The number of trading vessels using the river as a means of transportation at the time meant that a bridge with a single arch was paramount. It was Pritchard who proposed a revolutionary iron structure that would span 120ft and cost £3200, a huge amount in those days.
Darby agreed to undertake the building and construction work. Casting and transporting the bridges components must have caused problems for them, each rib weighed 5 tons!
More than 200 years ago, about a quarter of all iron in Britain was being smelted in and around the Ironbridge Gorge. Even then, it was one of the most visited places in the whole of England, with writers, artists, engineers and even industrial spies all adding it to their 'Grand Tour'.
Times have changed. Most of the furnaces, forges, factories and coal mines are now quiet. And the fiery impact of the Industrial Revolution has been replaced by a green and pleasant landscape.
But everywhere you look, there are reminders of the past: monuments to the Valley that changed the world.
Today, the Ironbridge Gorge is 'home' to a series of unique museums, linked together by means of a special 'Passport ticket', which visitors can use to marvel at the achievements of the men and women who made Britain the world's first industrial nation.
Abraham Darby's original furnace, where he made his breakthrough by using coke, rather than charcoal, is on today's Grand Tour, as is his former residence in Coalbrookdale, and the nearby Museum of Iron.
Elsewhere, the Jackfield Tile Museum and Coalport China Museum provide an insight into the history and manufacture of products still associated with the birthplace of the industry; while the intriguing Tar Tunnel and aptly named Bedlam Furnace add to the district's undiluted atmosphere.

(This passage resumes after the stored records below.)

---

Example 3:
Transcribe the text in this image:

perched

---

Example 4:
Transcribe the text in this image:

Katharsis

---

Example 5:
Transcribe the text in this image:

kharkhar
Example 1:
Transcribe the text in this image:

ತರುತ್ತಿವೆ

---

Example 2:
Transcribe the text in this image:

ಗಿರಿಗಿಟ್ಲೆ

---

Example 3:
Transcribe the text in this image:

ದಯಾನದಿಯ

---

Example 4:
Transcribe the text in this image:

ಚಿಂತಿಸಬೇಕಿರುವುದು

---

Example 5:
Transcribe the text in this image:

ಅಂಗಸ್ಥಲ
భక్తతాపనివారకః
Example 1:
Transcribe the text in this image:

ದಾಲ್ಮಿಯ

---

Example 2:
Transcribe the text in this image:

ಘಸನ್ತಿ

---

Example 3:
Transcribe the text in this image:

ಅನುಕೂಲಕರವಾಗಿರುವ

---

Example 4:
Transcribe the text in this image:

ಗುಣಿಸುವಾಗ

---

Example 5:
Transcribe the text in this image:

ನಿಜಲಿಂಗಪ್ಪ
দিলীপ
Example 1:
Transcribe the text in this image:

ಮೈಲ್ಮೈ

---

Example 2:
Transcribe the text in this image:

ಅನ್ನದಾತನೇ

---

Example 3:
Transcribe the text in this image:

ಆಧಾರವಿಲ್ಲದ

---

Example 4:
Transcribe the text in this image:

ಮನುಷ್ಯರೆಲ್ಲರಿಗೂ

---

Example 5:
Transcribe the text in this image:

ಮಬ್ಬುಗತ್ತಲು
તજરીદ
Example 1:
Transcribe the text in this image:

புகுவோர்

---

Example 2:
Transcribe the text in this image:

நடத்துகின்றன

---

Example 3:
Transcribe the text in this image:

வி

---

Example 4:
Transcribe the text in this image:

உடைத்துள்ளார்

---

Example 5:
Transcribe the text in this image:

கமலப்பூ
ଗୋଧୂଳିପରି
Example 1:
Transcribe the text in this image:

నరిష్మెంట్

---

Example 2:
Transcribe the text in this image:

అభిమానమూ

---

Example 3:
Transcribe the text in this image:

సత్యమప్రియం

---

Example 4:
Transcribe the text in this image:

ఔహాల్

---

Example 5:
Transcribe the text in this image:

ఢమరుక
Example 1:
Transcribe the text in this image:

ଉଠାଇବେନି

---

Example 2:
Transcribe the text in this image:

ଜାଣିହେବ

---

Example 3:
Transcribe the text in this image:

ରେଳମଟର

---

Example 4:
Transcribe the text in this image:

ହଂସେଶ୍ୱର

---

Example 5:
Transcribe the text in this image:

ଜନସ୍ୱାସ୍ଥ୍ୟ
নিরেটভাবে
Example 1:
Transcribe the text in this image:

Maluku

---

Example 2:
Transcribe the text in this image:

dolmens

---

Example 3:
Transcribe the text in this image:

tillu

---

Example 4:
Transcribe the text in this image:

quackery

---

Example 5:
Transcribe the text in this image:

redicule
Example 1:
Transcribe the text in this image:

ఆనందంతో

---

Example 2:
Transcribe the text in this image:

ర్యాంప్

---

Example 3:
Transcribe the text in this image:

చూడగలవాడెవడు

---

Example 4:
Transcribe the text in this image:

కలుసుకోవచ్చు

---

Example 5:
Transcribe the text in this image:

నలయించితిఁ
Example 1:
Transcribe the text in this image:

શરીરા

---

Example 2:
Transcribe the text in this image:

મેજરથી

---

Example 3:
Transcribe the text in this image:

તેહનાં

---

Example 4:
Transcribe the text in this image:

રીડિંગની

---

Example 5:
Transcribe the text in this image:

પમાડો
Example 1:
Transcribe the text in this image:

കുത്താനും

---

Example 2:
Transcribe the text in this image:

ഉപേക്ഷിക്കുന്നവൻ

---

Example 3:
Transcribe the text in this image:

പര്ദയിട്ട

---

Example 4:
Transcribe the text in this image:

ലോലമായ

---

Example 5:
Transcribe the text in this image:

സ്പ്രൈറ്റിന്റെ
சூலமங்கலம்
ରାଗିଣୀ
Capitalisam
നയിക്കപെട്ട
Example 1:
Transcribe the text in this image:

Today's crowning glory is the award-winning Blists Hill Victorian Town, where the past is brought back it life in the form of a liv- ing town at the turn of the century, with craftsmen in shops, pubs, and of course, a foundry, giving demonstrations of their skills, and explaining to modern day visitors what life was really like at the end their Queen Victoria's reign.
The Visitor Centre located at the Museum of the Gorge helps to explain the history and heritage within the six square miles that changed the world.